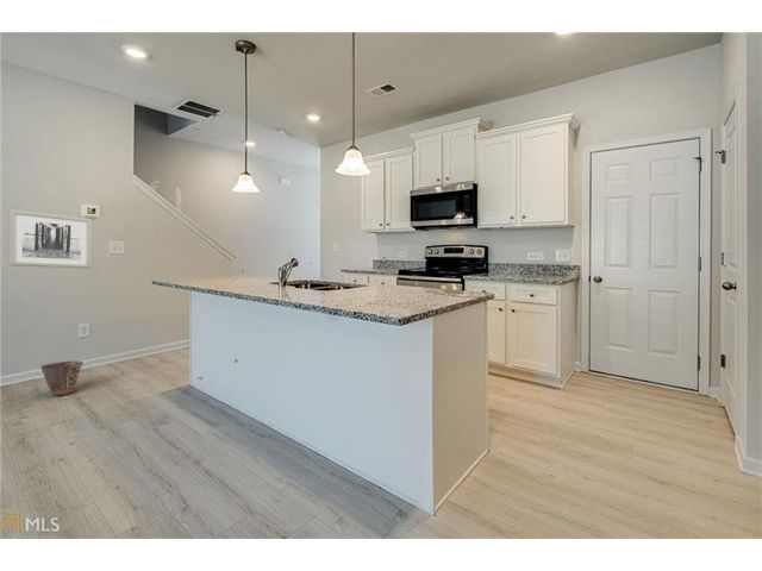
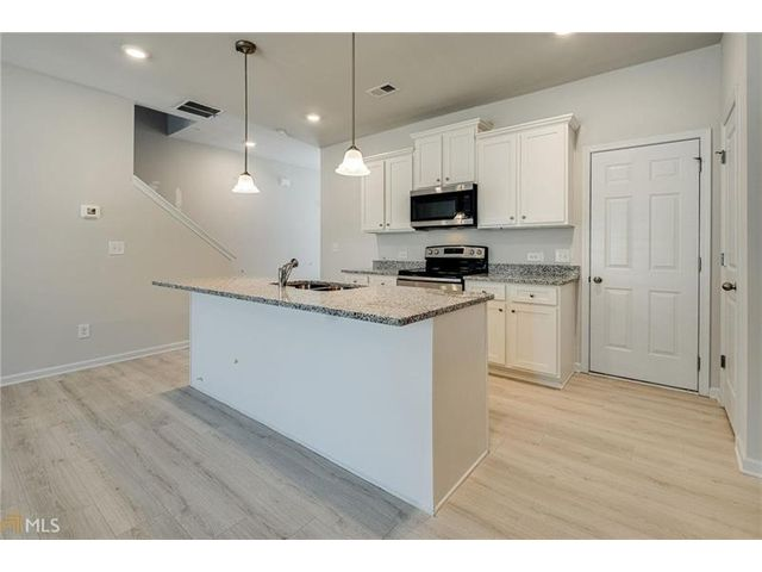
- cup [39,359,85,397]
- wall art [8,208,93,269]
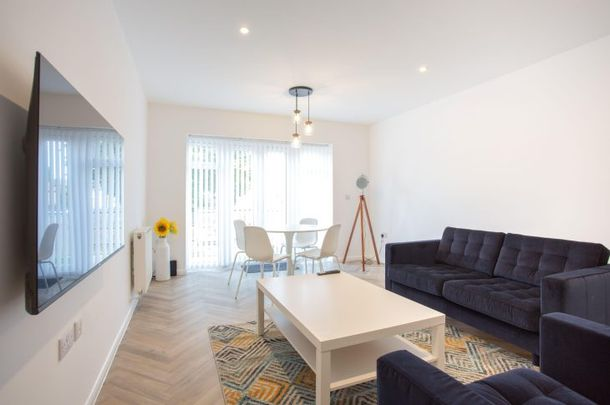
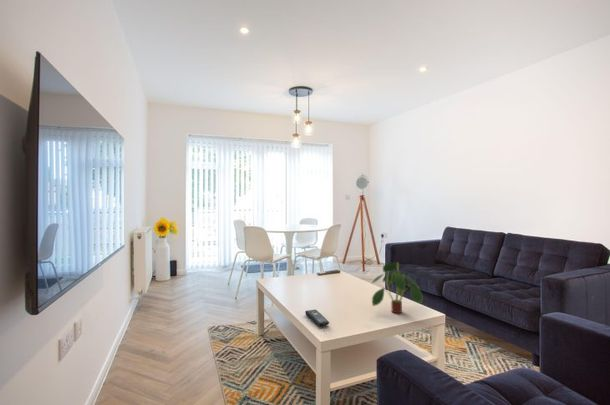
+ plant [370,261,423,314]
+ remote control [304,309,330,327]
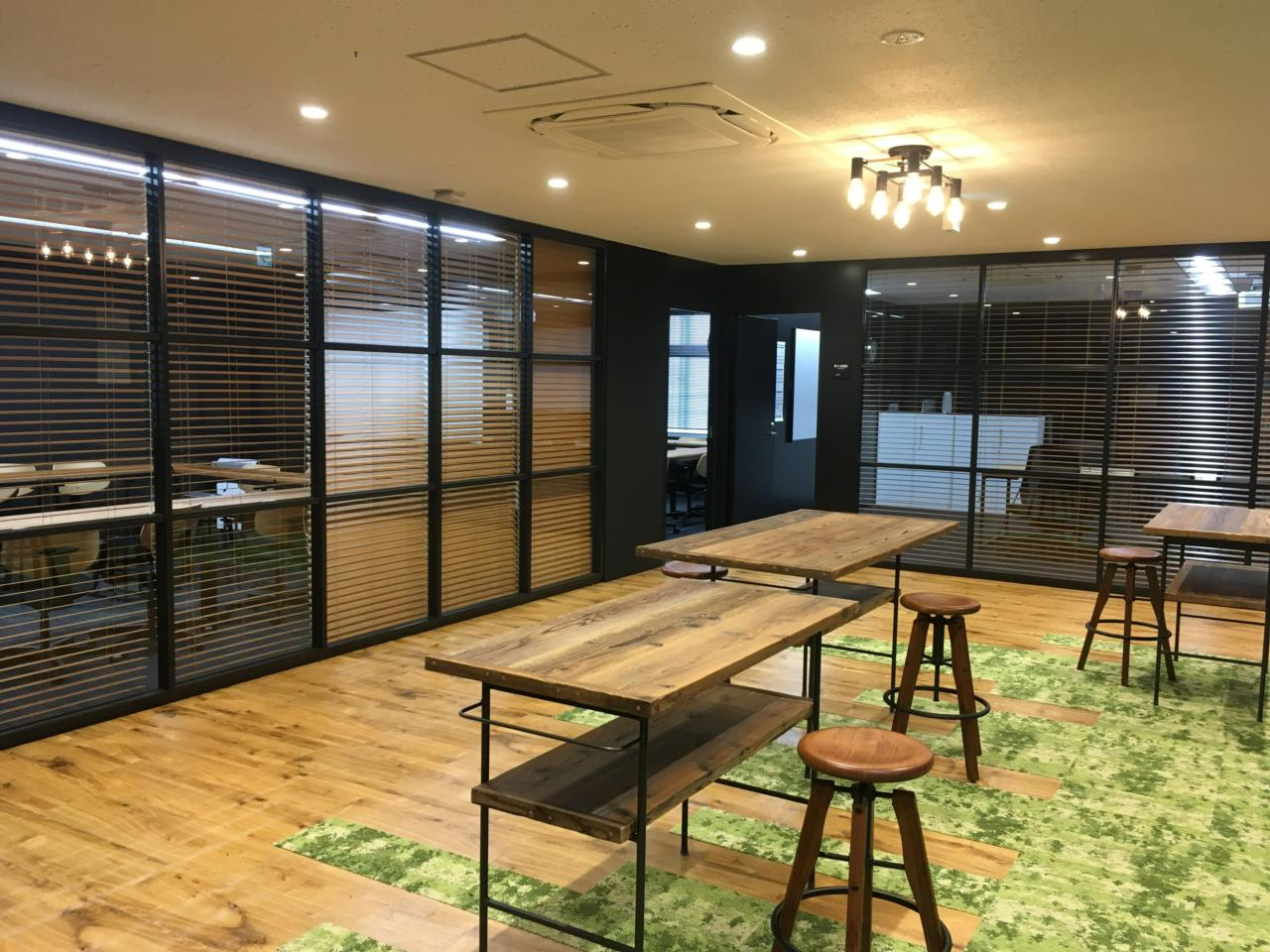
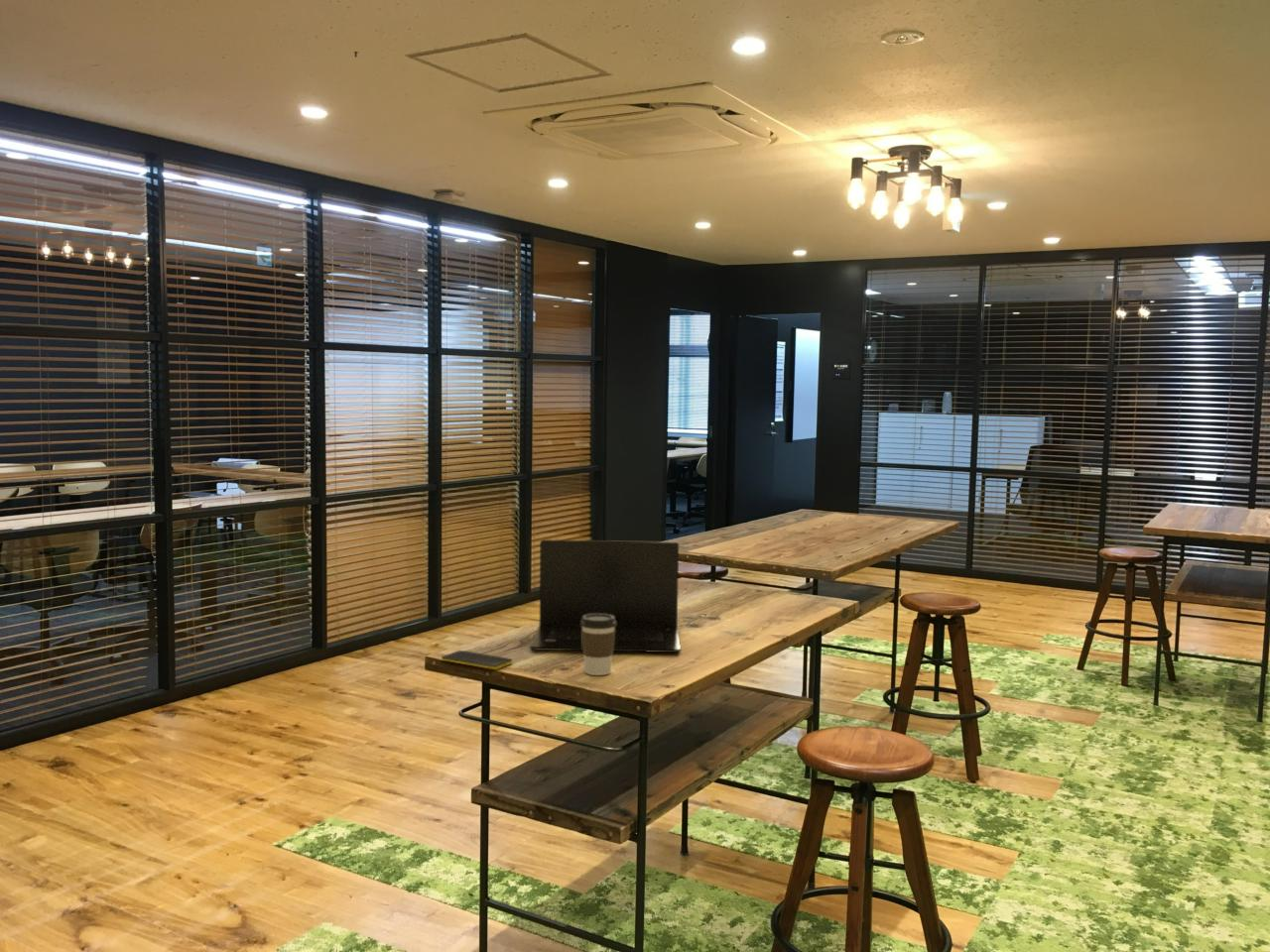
+ laptop [529,538,682,654]
+ smartphone [441,650,513,670]
+ coffee cup [580,614,616,676]
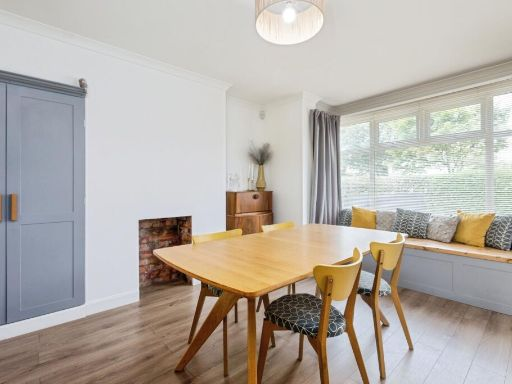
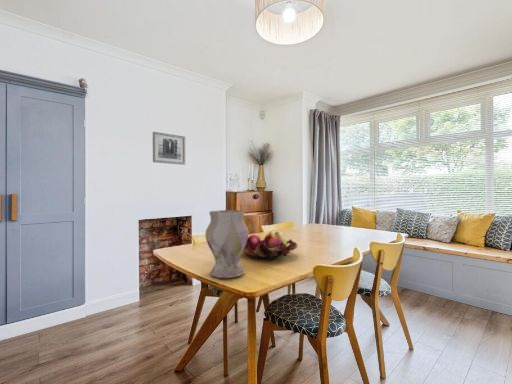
+ wall art [152,131,187,166]
+ vase [204,209,250,279]
+ fruit basket [242,230,299,260]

**PROBLEM**
Only the pictures are to be left out; everything else in the entries above must be duplicated exactly.

**YOUR SOLUTION**
- cup [39,359,85,397]
- wall art [8,208,93,269]
+ plant [370,261,423,314]
+ remote control [304,309,330,327]
+ laptop [529,538,682,654]
+ smartphone [441,650,513,670]
+ coffee cup [580,614,616,676]
+ wall art [152,131,187,166]
+ vase [204,209,250,279]
+ fruit basket [242,230,299,260]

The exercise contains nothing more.